:: INPUT RECORDS ::

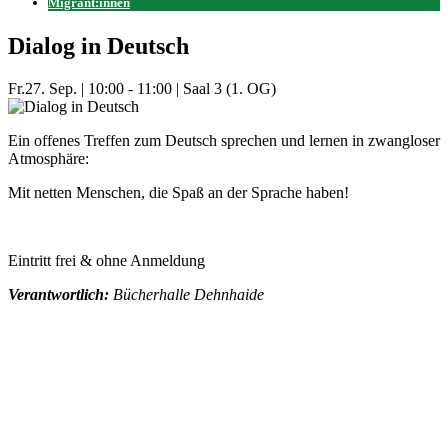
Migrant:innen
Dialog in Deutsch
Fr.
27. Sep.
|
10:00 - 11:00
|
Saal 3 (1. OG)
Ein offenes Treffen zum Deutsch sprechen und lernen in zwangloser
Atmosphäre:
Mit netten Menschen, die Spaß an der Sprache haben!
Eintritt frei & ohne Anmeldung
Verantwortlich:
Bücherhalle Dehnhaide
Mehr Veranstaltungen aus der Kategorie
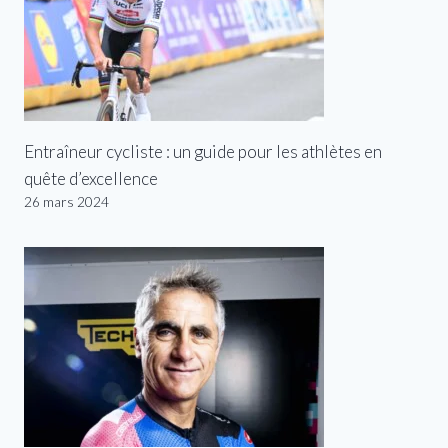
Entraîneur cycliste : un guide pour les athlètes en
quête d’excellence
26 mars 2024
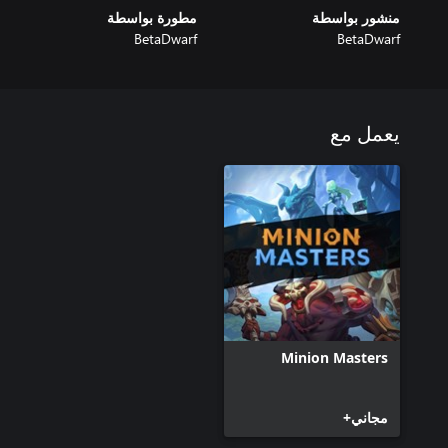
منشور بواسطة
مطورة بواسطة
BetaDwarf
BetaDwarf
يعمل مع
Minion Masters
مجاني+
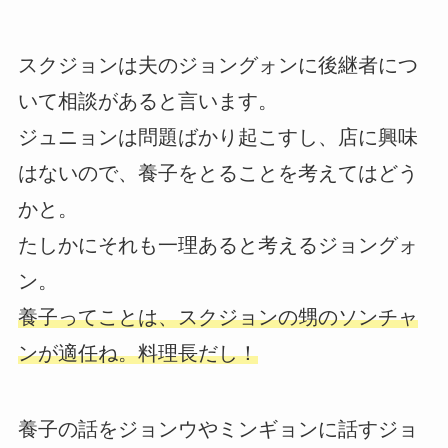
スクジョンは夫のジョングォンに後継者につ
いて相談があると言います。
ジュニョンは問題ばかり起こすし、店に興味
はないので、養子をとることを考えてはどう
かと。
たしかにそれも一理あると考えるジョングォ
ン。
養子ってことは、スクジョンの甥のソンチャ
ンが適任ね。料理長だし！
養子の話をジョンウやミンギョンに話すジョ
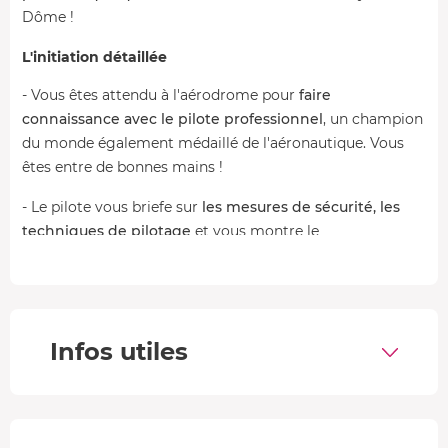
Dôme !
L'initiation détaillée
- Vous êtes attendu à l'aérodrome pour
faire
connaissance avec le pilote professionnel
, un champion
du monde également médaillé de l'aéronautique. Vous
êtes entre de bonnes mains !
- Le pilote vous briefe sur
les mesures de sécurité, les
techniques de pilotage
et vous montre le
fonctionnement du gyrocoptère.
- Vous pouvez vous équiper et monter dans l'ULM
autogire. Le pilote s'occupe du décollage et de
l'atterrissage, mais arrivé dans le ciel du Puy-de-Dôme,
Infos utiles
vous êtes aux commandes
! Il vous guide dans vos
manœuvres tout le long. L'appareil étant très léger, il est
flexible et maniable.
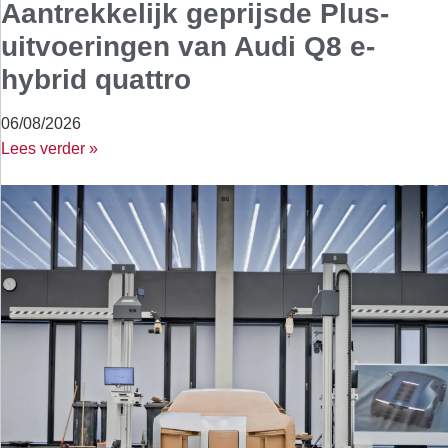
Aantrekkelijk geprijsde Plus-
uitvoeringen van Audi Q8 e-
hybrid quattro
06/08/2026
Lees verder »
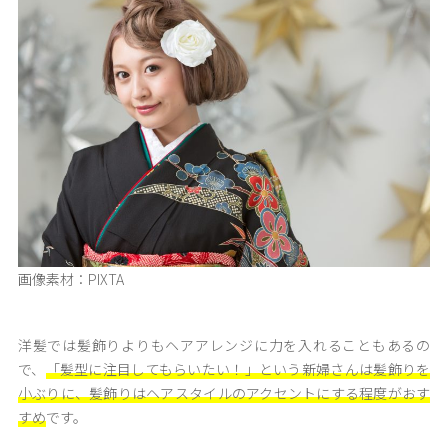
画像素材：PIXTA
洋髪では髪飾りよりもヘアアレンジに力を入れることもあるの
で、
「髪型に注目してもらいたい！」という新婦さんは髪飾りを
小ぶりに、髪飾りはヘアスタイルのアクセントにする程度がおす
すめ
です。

:::

> _EXERCISE_:
Return each line of the material that contains the word "Deutsch".

> _RESPONSE TO THIS EXERCISE_:
Dialog in Deutsch
Ein offenes Treffen zum Deutsch sprechen und lernen in zwangloser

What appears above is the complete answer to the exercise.